Plenty of the exercise challenges I see online are explosive moves and people tend to rush through the movements as quickly as possible. There are a time and place for these kinds of exercises, but I recommend focusing on getting the best time under tension. Meaning rather than getting as many reps as possible in the shortest time possible, try to get as many slow quality reps in until your muscles give up.

Try this—do 10 quick pushups as quickly as possible. Then do another 10, but as slow as possible. I bet you the latter is much more difficult. That also allows you to carefully focus on your form. The proper form is always more important than a high number of reps. It’s not how much you lift, rather it’s HOW you lift.

Get creative

Not many people have home gyms. That’s normal, so you have to get a little creative with your movements and learn to improvise by making items in your home into gym equipment. You can get an intense, full-body workout by simply utilizing your body weight and no equipment at all. That works!

However, if you’d like to amp it up, you can use everyday household items as replacements for gym equipment. For example, you can use water bottles or canned goods in various sizes as different weights; socks or hand towels on floors as sliders; edges of the door frame as a pull-up bar; two chairs as dip bars; and so on. You can explore what you have at home and get creative.

Be Consistent

Whether it’s indoors, outdoors, at the gym or at your home, the key to a successful workout program is sticking to it. I recommend you do some sort of cardio—walking around, jumping rope, running around doing chores—every day, and then some sort of strength training every other day.

I also keep a journal of my workouts that logs what exercises I do; how many reps and sets I complete; and what muscle group I work out that day. That way I can see my progress, and also monitor what I’ve worked out so far to make sure I am balanced in exercising and resting different parts of my body.

If you’re at the beginning of your fitness journey, a journal may seem a bit much, but I guarantee you that it is one simple and magical tool in keeping you consistently working out.

Recruit others

Studies show that having a workout buddy can greatly improve your chances of sticking to a workout program. Get your significant other, kids or roommate to join you for your next sweat session. Even if they don’t join you right away, my best guess is that because of the house arrest, they might just eventually join you out of boredom.

But what if I’m at home alone? That’s okay too because that’s where social media and technology can come into play. During this worldwide lockdown, I’m in Washington D.C. yet I work out with friends in LA and Manila every other day via Zoom video conferencing.

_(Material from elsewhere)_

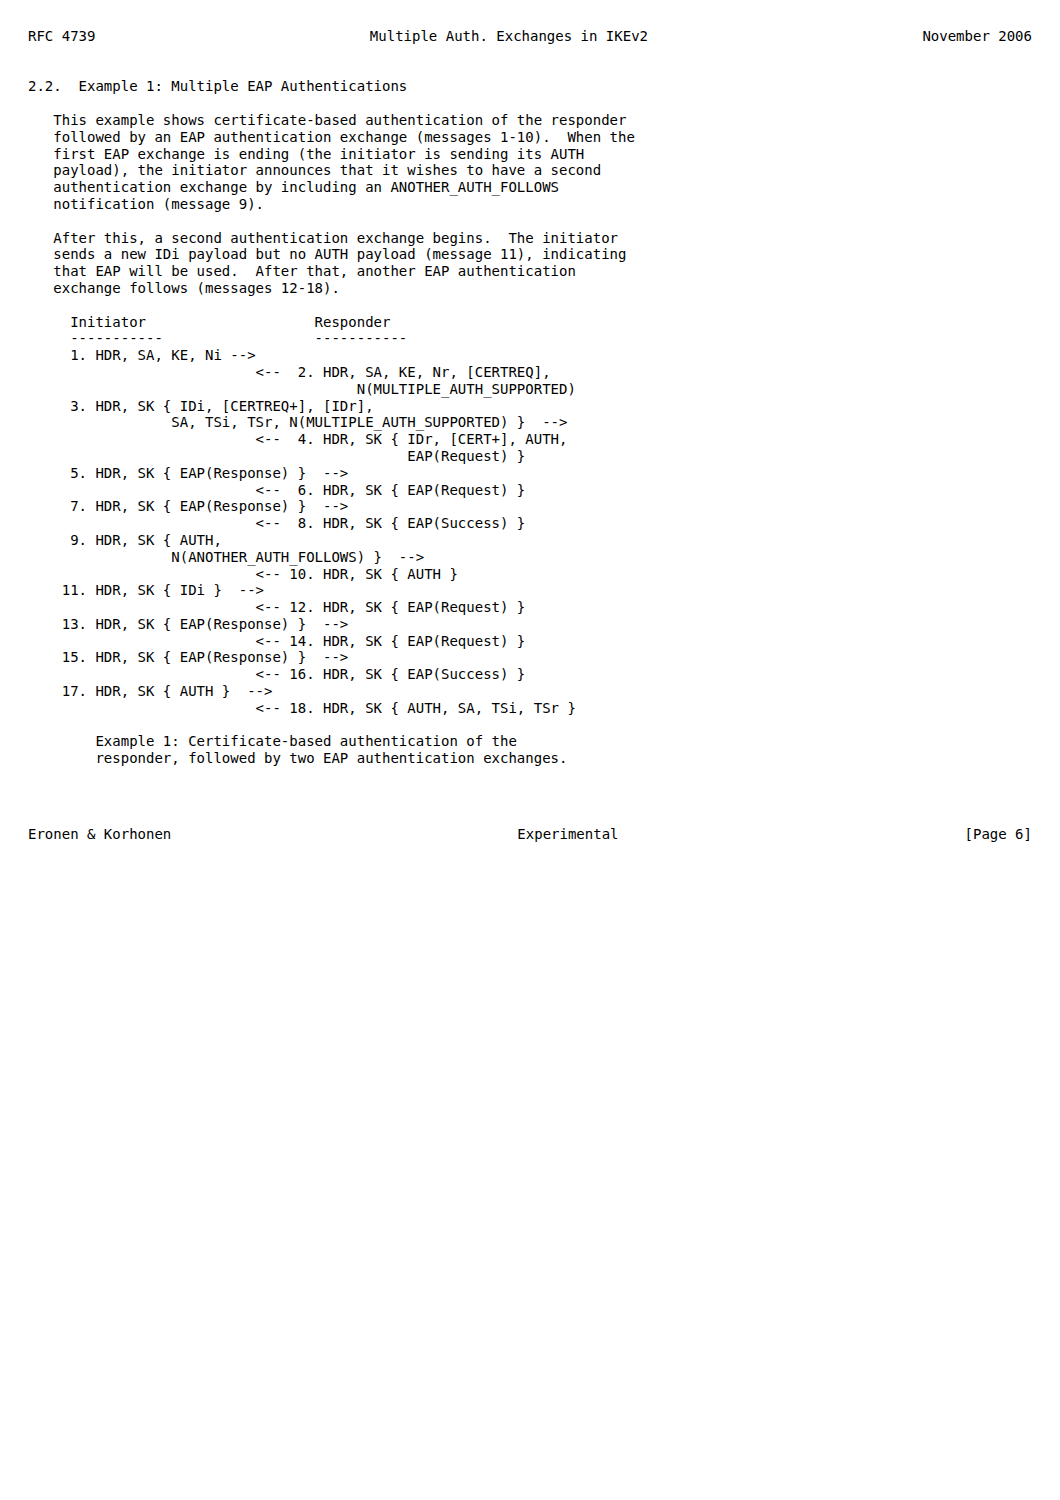RFC 4739 Multiple Auth. Exchanges in IKEv2 November 2006
2.2. Example 1: Multiple EAP Authentications
This example shows certificate-based authentication of the responder followed by an EAP authentication exchange (messages 1-10). When the first EAP exchange is ending (the initiator is sending its AUTH payload), the initiator announces that it wishes to have a second authentication exchange by including an ANOTHER_AUTH_FOLLOWS notification (message 9). After this, a second authentication exchange begins. The initiator sends a new IDi payload but no AUTH payload (message 11), indicating that EAP will be used. After that, another EAP authentication exchange follows (messages 12-18). Initiator Responder ----------- ----------- 1. HDR, SA, KE, Ni --> <-- 2. HDR, SA, KE, Nr, [CERTREQ], N(MULTIPLE_AUTH_SUPPORTED) 3. HDR, SK { IDi, [CERTREQ+], [IDr], SA, TSi, TSr, N(MULTIPLE_AUTH_SUPPORTED) } --> <-- 4. HDR, SK { IDr, [CERT+], AUTH, EAP(Request) } 5. HDR, SK { EAP(Response) } --> <-- 6. HDR, SK { EAP(Request) } 7. HDR, SK { EAP(Response) } --> <-- 8. HDR, SK { EAP(Success) } 9. HDR, SK { AUTH, N(ANOTHER_AUTH_FOLLOWS) } --> <-- 10. HDR, SK { AUTH } 11. HDR, SK { IDi } --> <-- 12. HDR, SK { EAP(Request) } 13. HDR, SK { EAP(Response) } --> <-- 14. HDR, SK { EAP(Request) } 15. HDR, SK { EAP(Response) } --> <-- 16. HDR, SK { EAP(Success) } 17. HDR, SK { AUTH } --> <-- 18. HDR, SK { AUTH, SA, TSi, TSr } Example 1: Certificate-based authentication of the responder, followed by two EAP authentication exchanges.
Eronen & Korhonen Experimental[Page 6]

This is also the beauty of Instagram fitness challenges—your friends challenge you to work out and post it, and you do the same. It’s a healthy cycle of encouragement, that keeps you moving every day even if all you feel like doing is to binge on Netflix. Really though—with all the time we have now, you can do both!

 

Whether you are a fitness newbie or veteran, having to be at home all the time and be as healthy as possible despite being indoors, is new territory for everyone. Fitness professionals are being forced to step out of the comfort of their gyms. Those who don’t usually workout are now realizing that it’s more important now than ever to stay fit and healthy. Health and wellness practices date way back before fancy gyms and activewear. Although the circumstances are not the best, I like the idea of simplifying fitness and making it accessible again to everyone. One thing is for sure, the revitalization of the home workout validates my belief that as long as we all stick together and show everyone in our community kindness and support, we will be resilient and get through this.